Python machine learning (I) – linear regression

Time:2022-1-12
  • The linear regression model belongs to the classical statistical model, and its application scenario isPredict a continuous numerical variable (dependent variable) based on known variables (independent variables), linear regression can usually be applied toStock price forecastRevenue forecastAdvertising effect predictionSales performance forecastamong.
  • Univariate linear regression:

  • Basic concepts:

  • Univariate linear regression is a method to analyze the linear correlation between only one independent variable (independent variable x and dependent variable y). The value of an economic index is often affected by many factors. If only one of them is the main factor and plays a decisive role, thenUnivariate linear regression can be used for prediction and analysis.Data sets can be expressed as {(x1, Y1), (X2, Y2),…, (xn, yn)}. Where Xi represents the ith value of the independent variable x, Yi represents the ith value of the dependent variable y, and N represents the sample size of the data set. After the model is built, the value of dependent variable y can be predicted according to the value of other independent variables X. The mathematical formula of the model can be expressed as:

  • Python machine learning (I) - linear regression

    Displayed in Python:

  • Import the packages and related libraries we need
  • #The sklearn library is introduced and the linear regression module is used
    from sklearn import  datasets,linear_model
    #Introduce train_ test_ Split to divide our data set into training set and test set
    from sklearn.model_selection import train_test_split
    import numpy as np
    import pandas as pd
    import matplotlib.pyplot as plt

    #For example, we now have 10 rows and 2 columns of data. The first column is height and the second column is weight,Usual practice: when raw data is segmented,80% of the original data is used as training data to train the model, and the other 20% is used as test data, judge the effect of the model directly through the test data, and continuously improve the model before it enters the real environment;

data = np.array([[152,51],[156,53],[160,54],[164,55],
                 [168,57],[172,60],[176,62],[180,65],
                 [184,69],[188,72]])

#X and Y store eigenvectors and labels respectively. The purpose of using reshape here is that data [:, 0] is a one-dimensional array, but the latter model calls in the form of matrix
X,y = data[:,0].reshape(-1,1),data[:,1]
#Distinguish between training set and test set
# train_ Size = 0.8 means that 80% of the data are randomly extracted as training data
X_train,X_test,y_train,y_test = train_test_split(X,y,train_size=0.8)

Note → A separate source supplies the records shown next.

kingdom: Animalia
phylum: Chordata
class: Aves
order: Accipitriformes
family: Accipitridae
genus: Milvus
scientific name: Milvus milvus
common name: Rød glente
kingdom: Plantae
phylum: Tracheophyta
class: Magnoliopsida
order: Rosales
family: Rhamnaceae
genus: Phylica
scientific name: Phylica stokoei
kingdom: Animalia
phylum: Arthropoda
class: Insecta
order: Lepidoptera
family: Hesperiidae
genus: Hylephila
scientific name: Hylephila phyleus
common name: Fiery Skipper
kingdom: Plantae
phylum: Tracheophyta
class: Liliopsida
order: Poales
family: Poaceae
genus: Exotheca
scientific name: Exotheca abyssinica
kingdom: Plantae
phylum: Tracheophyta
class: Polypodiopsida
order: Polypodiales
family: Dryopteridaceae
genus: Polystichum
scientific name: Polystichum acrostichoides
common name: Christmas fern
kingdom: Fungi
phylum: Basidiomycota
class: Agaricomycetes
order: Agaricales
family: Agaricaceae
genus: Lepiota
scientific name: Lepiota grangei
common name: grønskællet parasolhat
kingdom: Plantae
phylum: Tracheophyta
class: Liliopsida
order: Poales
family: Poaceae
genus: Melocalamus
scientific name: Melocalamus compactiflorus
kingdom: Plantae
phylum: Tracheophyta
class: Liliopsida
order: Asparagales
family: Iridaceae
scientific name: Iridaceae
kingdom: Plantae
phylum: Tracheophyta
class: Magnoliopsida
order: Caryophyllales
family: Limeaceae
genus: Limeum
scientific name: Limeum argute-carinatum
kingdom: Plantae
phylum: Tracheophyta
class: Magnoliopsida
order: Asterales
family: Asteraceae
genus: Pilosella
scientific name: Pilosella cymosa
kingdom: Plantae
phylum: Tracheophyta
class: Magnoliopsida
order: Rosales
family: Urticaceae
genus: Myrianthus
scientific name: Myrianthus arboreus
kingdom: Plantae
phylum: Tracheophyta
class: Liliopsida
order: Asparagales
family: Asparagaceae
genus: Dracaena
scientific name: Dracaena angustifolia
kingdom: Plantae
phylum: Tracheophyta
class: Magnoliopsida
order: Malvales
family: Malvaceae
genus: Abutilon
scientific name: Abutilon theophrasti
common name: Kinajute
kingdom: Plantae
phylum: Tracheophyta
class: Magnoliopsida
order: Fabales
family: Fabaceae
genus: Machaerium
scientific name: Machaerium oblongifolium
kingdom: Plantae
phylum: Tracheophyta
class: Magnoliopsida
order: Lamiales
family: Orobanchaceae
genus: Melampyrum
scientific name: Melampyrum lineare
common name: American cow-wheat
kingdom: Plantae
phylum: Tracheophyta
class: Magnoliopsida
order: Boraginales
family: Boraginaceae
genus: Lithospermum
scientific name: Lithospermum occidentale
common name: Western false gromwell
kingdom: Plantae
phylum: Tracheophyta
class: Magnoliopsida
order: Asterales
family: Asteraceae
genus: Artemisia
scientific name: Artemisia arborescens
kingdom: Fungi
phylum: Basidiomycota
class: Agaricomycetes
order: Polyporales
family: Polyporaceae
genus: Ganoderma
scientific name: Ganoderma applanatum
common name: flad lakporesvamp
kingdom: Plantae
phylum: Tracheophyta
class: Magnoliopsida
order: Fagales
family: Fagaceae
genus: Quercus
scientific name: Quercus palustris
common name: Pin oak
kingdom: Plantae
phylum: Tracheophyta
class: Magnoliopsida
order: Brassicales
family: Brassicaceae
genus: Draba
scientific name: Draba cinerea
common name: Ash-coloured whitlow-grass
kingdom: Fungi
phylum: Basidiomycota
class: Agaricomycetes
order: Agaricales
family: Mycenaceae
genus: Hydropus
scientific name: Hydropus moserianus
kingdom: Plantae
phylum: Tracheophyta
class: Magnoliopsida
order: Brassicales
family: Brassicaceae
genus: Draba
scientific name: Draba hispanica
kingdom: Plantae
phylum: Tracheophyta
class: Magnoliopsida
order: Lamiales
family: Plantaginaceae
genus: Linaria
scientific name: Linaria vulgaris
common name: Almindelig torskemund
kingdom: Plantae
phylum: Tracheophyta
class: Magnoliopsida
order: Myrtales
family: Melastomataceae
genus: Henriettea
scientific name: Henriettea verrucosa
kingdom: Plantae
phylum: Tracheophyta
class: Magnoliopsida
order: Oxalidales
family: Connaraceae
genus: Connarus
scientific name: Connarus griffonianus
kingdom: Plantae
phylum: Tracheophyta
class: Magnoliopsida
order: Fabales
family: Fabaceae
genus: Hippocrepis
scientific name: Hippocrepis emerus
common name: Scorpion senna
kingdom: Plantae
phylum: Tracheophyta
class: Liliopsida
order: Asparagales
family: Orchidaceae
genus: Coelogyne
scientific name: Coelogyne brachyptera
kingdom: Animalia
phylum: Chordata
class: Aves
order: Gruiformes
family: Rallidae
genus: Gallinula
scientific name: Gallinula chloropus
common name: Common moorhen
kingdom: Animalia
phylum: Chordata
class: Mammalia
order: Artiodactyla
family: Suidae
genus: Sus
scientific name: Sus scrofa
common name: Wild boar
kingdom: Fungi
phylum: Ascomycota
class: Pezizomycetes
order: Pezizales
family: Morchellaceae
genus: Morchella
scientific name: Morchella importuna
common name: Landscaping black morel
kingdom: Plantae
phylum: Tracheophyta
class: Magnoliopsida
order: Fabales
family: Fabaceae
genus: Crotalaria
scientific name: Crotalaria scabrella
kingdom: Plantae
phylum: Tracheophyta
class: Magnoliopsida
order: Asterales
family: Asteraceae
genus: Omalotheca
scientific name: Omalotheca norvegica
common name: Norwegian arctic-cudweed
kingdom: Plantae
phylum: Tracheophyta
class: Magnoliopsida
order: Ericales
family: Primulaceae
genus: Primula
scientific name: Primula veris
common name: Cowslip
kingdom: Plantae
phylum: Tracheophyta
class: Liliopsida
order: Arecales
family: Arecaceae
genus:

#Linear regression algorithm model
regr = linear_model.LinearRegression()
#Fitting data, training model
regr.fit(X_train,y_train)
#The return result obtained by score is the square value of the determination coefficient R
regr.score(X_train,y_train)
  • Square value of the determination coefficient r = 1-u / V
  • U = sum of squares of (actual value of Y – expected value of Y)
  • V = (actual value of Y – average value of actual value of Y) sum of squares — square value of output result R=0.963944147932503
  • font = {'family':"SimHei",'size':20}
    plt.rc('font',**font)
    ##Training data
    plt.scatter(X_train,y_train,color='r')
    ##Draw fitting line
    plt.plot(X_train,regr.predict(X_train),color='b')
    plt.scatter(X_test,y_test,color='black')
    #Test data
    plt. Xlabel ('height ')
    plt. Ylabel ('body weight ')
    plt.show()

    Python machine learning (I) - linear regression

    Let’s make a simple prediction. What’s the weight of a person with a height of 170?

  • np.round(regr.predict([[170]]),1)
    Array ([59.8]), we can see that 170 people weigh 59.8 kg according to our prediction.